My PhD is currently at a stage analagous to the winter we took down a soot-filled chimney brick by brick, leaving a huge hole covered with a tarpaulin in the middle of the lounge floor for several months. It flapped when the wind blew, the draughts were constant, and occasionally the cat, covered in spiders' webs and smelling strongly of damp, would force her way through. I said at the time I would never remove another chimney; but then I said after my masters that I would never do a PhD, and here we are, ready to take another chimney out in a few weeks. But this is really the last one, on all counts.
I hear the rumble of the "DIY" truck rumbling in the distance… God, I love your writing!!! I've lived every word…
I used to love nesting. I need to do some again – throw out stuff. paint walls, uproot tatty carpets … dig a garden, keep hens … second time round. Happy days. Have fun.
The last post by Kay was A Day in the Lifetime
My friends, your comments are a priceless reflection of the rue, regret and satisfaction that is NZild DIY (especially gestational DIY).
Megan, just the other day I was reflecting that I move house and renovate every time I get pregnant and have consequently spent two pregnancies living in gutted wrecks.
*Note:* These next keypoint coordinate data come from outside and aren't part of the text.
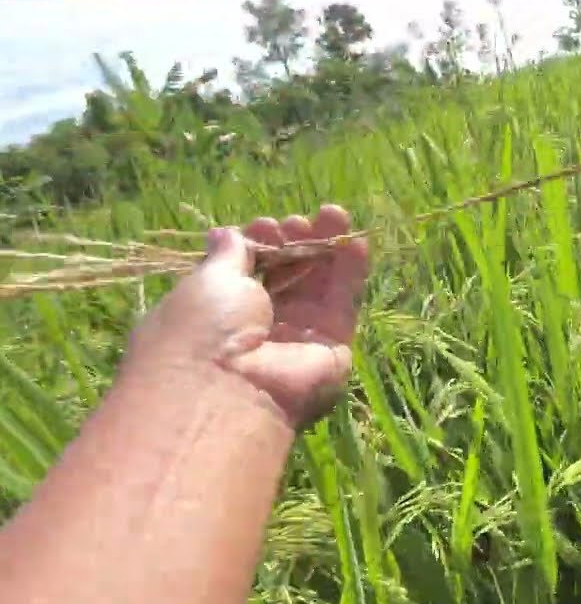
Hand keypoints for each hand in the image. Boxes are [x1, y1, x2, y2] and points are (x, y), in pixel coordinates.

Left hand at [122, 205, 368, 429]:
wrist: (227, 391)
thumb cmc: (202, 330)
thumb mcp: (209, 280)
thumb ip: (229, 254)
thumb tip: (224, 232)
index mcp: (220, 312)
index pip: (249, 270)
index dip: (259, 244)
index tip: (264, 225)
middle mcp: (259, 327)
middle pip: (287, 275)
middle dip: (295, 241)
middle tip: (299, 220)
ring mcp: (297, 336)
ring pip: (318, 283)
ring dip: (327, 247)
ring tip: (335, 213)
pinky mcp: (332, 345)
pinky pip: (343, 301)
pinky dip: (350, 270)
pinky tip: (355, 240)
One of my many builders once commented that, at that moment, every one of his clients was pregnant. Is this an extreme version of the nesting instinct?
Watch out girlie – renovation is addictive! Possibly the worst argument Col-Col and I ever had was in the middle of the night when the pressure was on to finish a room … it was pointing fingers and hissing words at (not quite, but nearly) dawn so as not to disturb the children …
Thank you for introducing me to the Dulux Colours of New Zealand Palettes, which probably will have a place in my PhD.